Return every line of the data that contains the string "down".

* _Entries provided_:
§
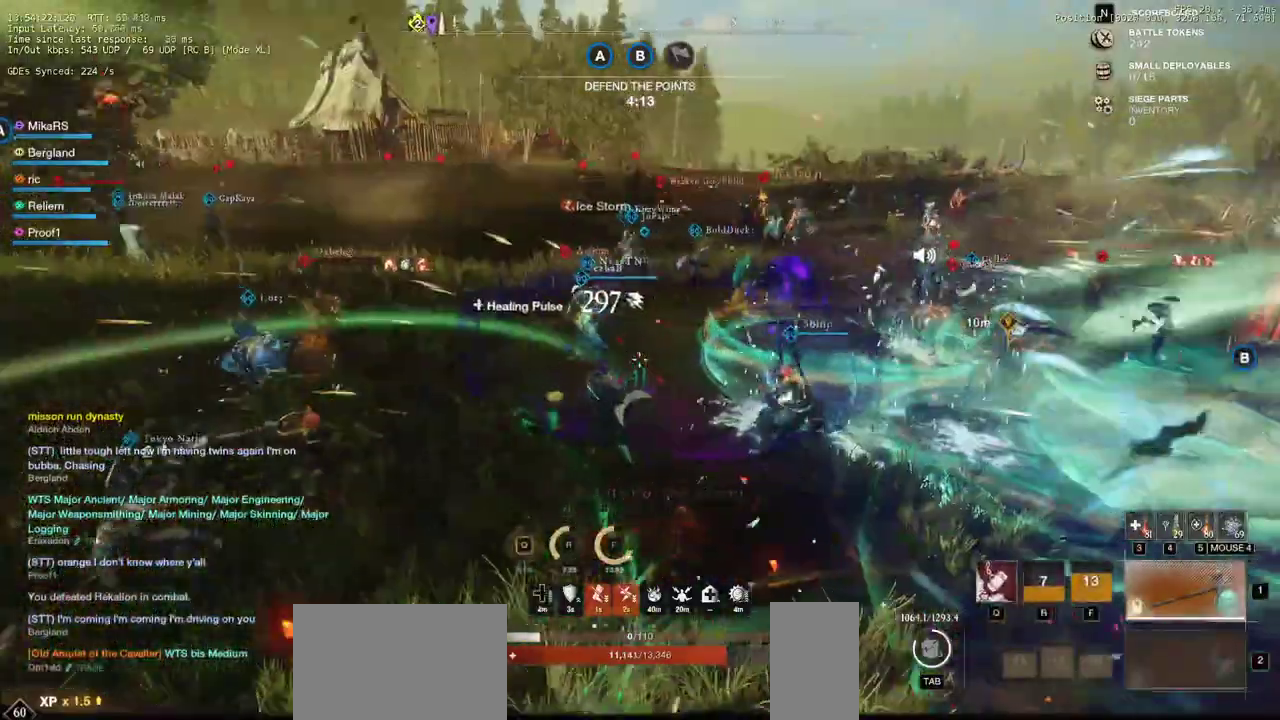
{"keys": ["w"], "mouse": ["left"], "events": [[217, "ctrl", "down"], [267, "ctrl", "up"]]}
§
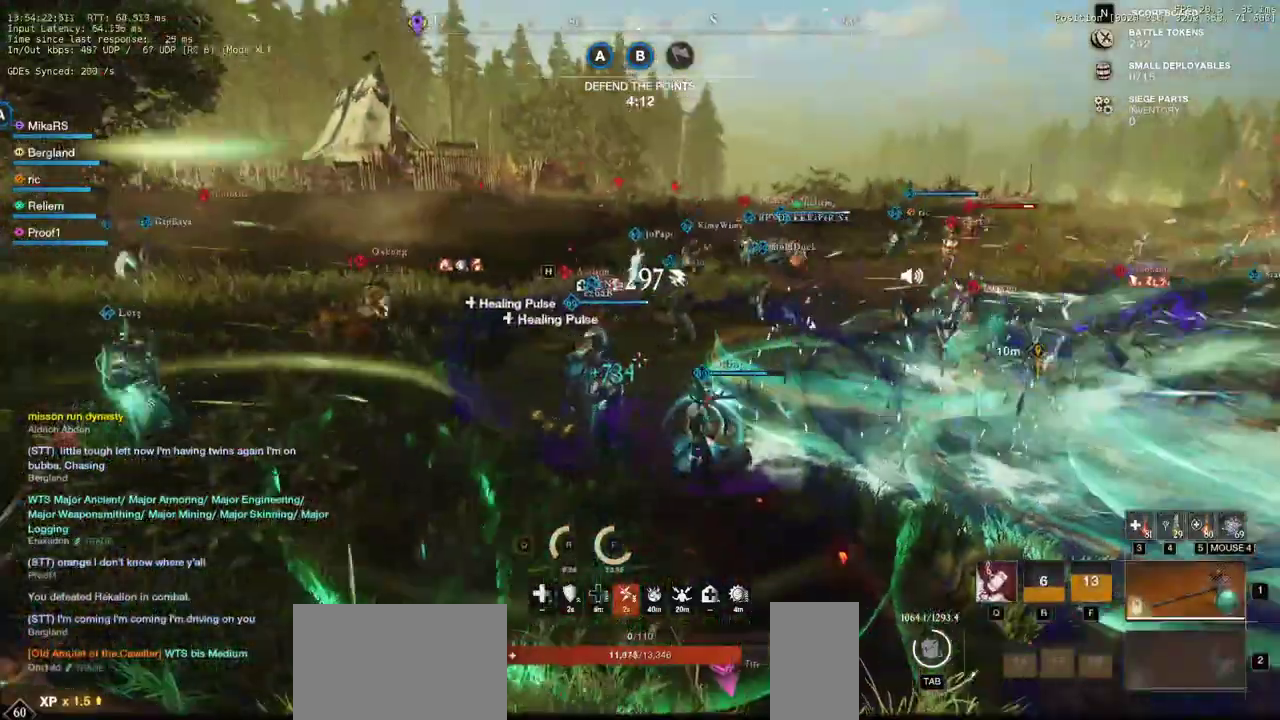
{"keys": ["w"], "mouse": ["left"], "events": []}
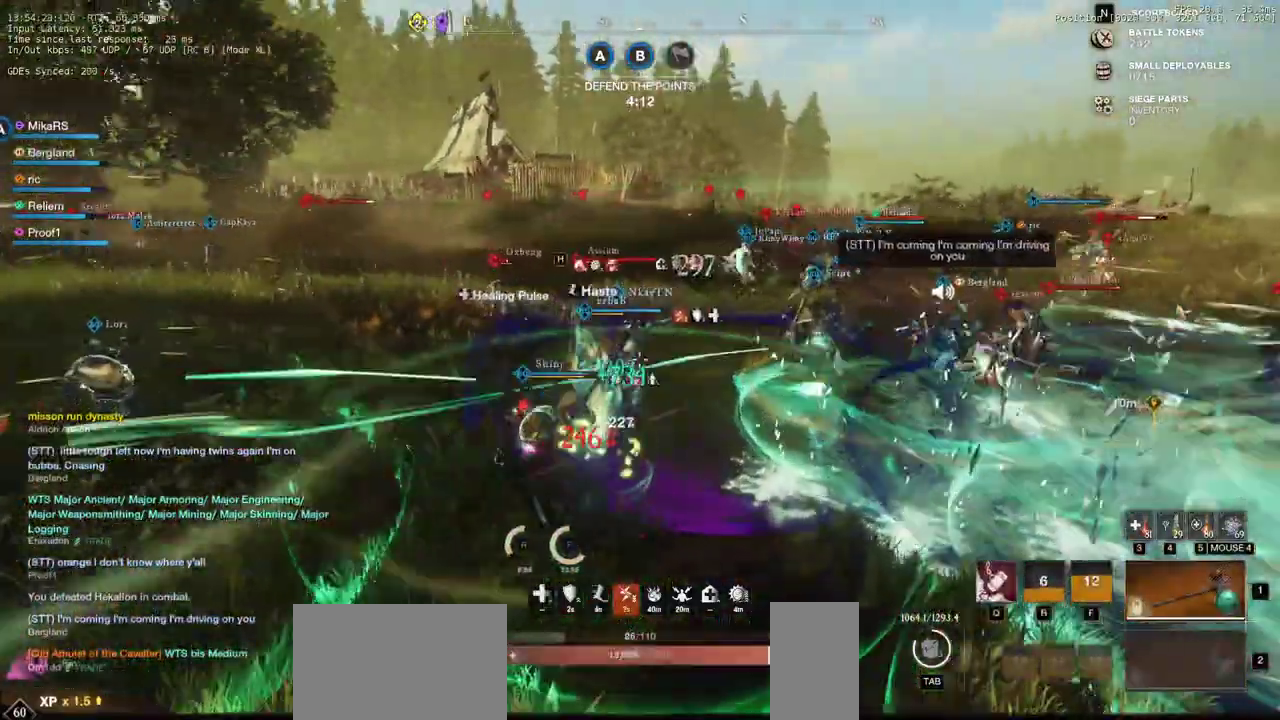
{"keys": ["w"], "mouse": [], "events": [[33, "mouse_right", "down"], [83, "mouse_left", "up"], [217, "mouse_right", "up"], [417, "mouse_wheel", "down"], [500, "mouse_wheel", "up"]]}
§
* _Task response_:
{"keys": ["w"], "mouse": ["left"], "events": [[217, "ctrl", "down"], [267, "ctrl", "up"]]}
{"keys": ["w"], "mouse": [], "events": [[33, "mouse_right", "down"], [83, "mouse_left", "up"], [217, "mouse_right", "up"], [417, "mouse_wheel", "down"], [500, "mouse_wheel", "up"]]}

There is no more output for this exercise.